Wow. Hofstadter was my biggest influence in the early 90s when I was doing my graduate work in AI. I devoured all of his books back then. And I understand to some extent his assertions that AI sentience is possible because of strange loops, etc. But I'm not aware of his current position. I've lost track of his work as my own has become more philosophical. Anyway, nice to see a dose of reason here from one of the greats! I attempted to address this topic and the dangers of claiming AI sentience prematurely recently as well https://www.youtube.com/watch?v=JN-rCY23-FQ
I too embraced his work as an undergrad and then graduate work in computer science. But that was the late nineties early 2000s. AI development goes through this hype cycle every decade or so starting with the Dartmouth conference in 1959.
1956
I stand corrected.
See also: "Robot Consciousness" https://jbh.journals.villanova.edu/index.php/JBH/issue/view/225
Well said!
Before ELIZA there was Steinbeck’s outboard motor in The Sea of Cortez which he was convinced had a mind of its own.
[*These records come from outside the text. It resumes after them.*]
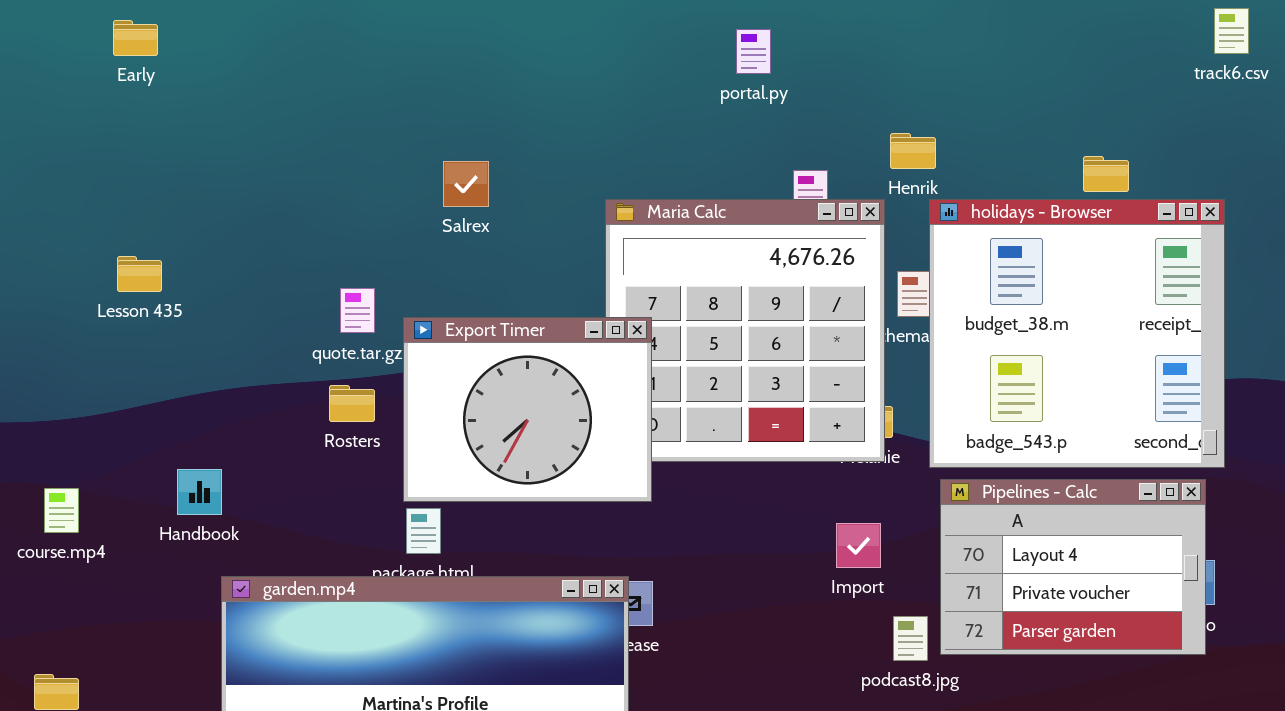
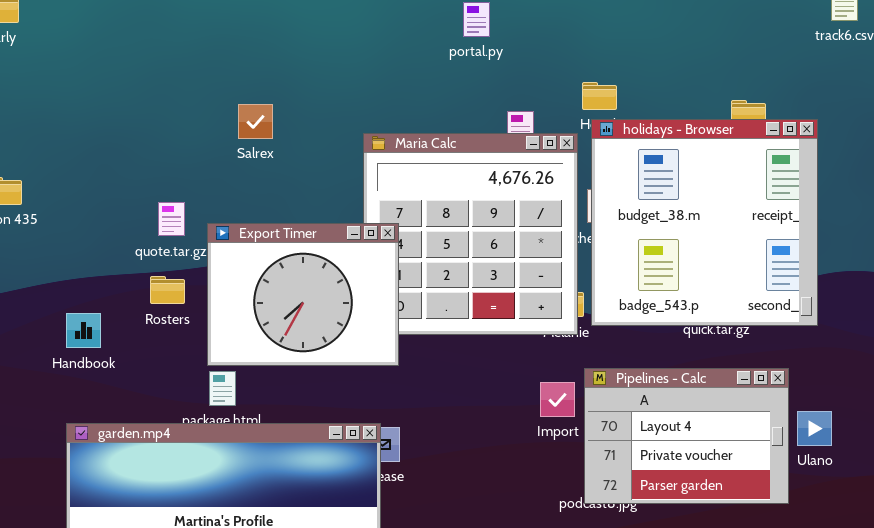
holidays - Browser: [929,199,1225,468] -> [591,119,818,326], moved
Handbook: [177,469,222,515] -> [66,313,101,348], moved
Pipelines - Calc: [940,479,1206,655] -> [584,368,789,504], moved

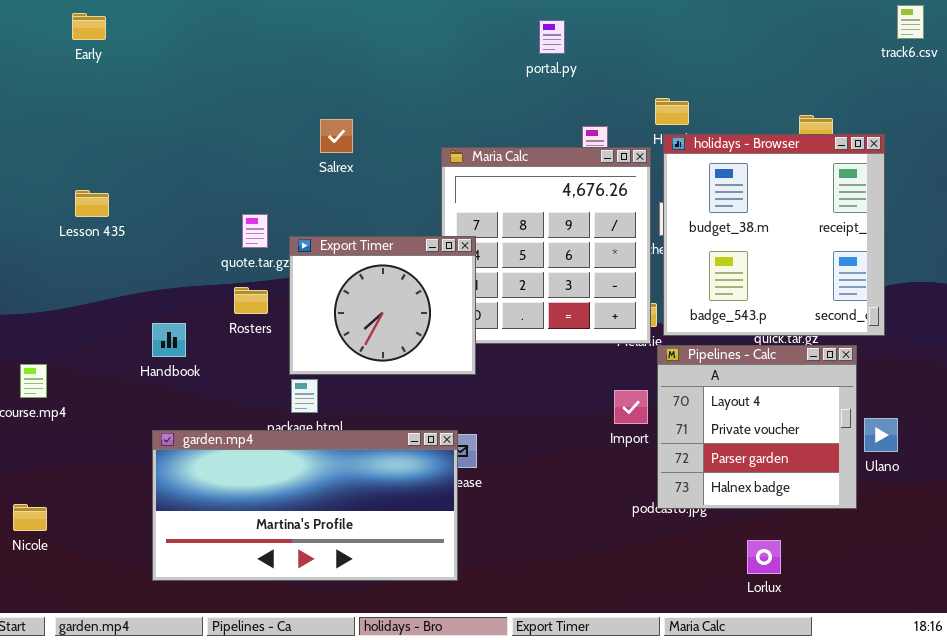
Pipelines - Calc: [584,368,789,504] -> [657,345,857,509], resized

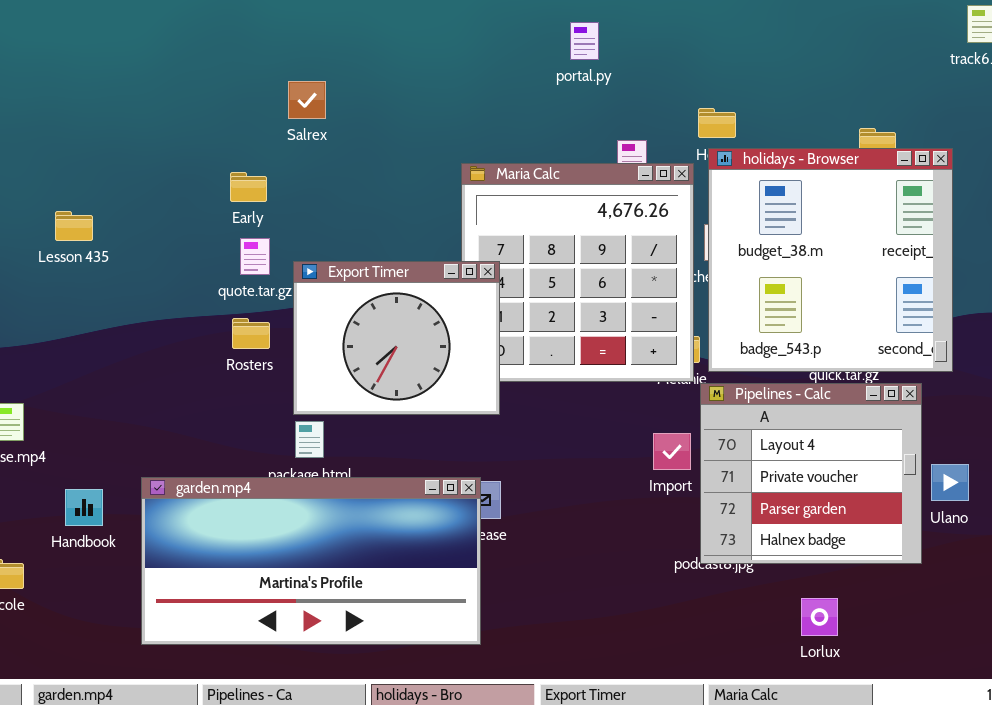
Early: [72,13,106,40] -> [230,172,267,202], moved
Salrex: [320,119,353,153] -> [288,81,326,119], moved
Handbook: [152,323,186,357] -> [65,489,103,526], moved

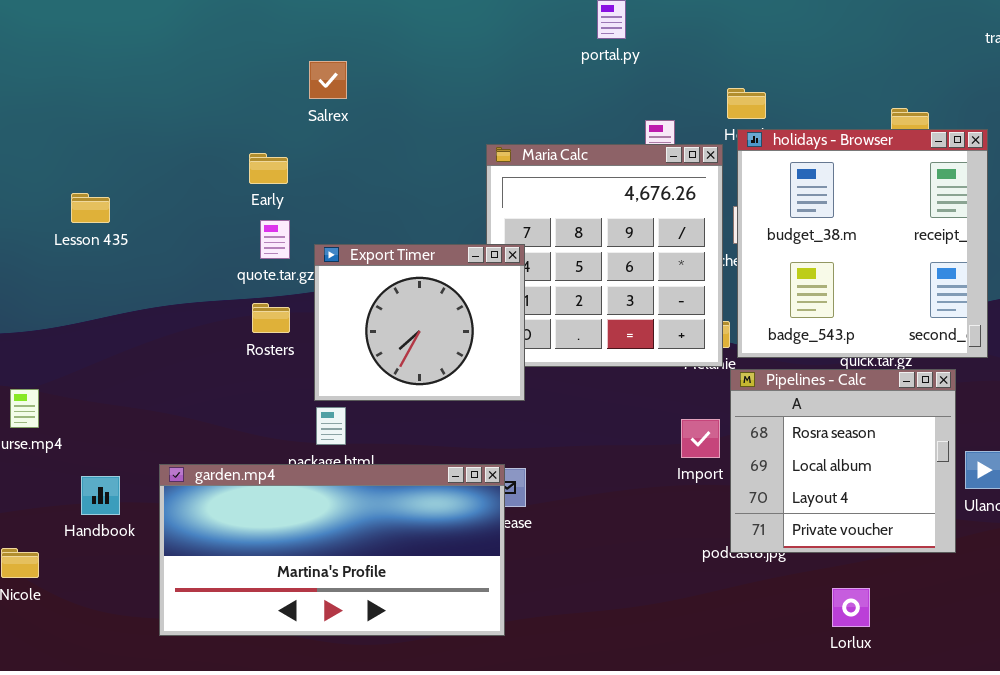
Pipelines - Calc: [700,383,922,564] -> [730,369,956,553], scrolled up 2 rows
Given what *is* the current tech behind most LLM, I wonder if we're not just witnessing a basic case of antropomorphism on steroids. I don't like jumping to simple, immediate explanations to something that might be more complex, but it's been happening since forever, and the LLM, producing more familiar interfaces, if anything, might boost that a lot.
People already felt inclined to give such property to actually still objects. It's not too hard to imagine that giving semi-convincing hearing and speech to a doll could make people link them to sentience, whatever the content of said speech.
In any case, none of the common arguments actually seems to resolve about technical points or objective observations.
Recursion is indeed a component of many theories of consciousness - Edelman, Graziano, etc. What I have never understood about this is that, although this probably correct, recursion is also a feature of many plainly non-conscious systems, not least a vast amount of otherwise inanimate computer code. It is therefore not a symptom of consciousness in its own right.
It sounds kind of nutty to me to argue that somehow recursion leads to consciousness. If that were true LISP would be, *cough!*, a lot more popular.
Necessary, not sufficient..
I generally agree, but recursion is not the same as reflexivity, which I suspect is what is really required for consciousness, or at least consciousness above the level of a young infant.
A million thanks to you Gary for sharing this with us, and likewise to Douglas Hofstadter. I 've been a fan of his since the publication of GEB, and implicitly trust his judgment. The letter demonstrates that said trust is not misplaced.
No.
? No means no.
Ah! Mr, Cryptic has entered the conversation…
No, what?
Thank you Thank you for posting this powerful rejection of LLM sentience! I am anxious to share it with my students in "Critical Thinking for the Digital Era."
Nice that he's sounding more sensible at the moment.
Applause, I laughed, I cried, I learned something. I need to dust off that old copy of Gödel, Escher, Bach (an eternal gold braid).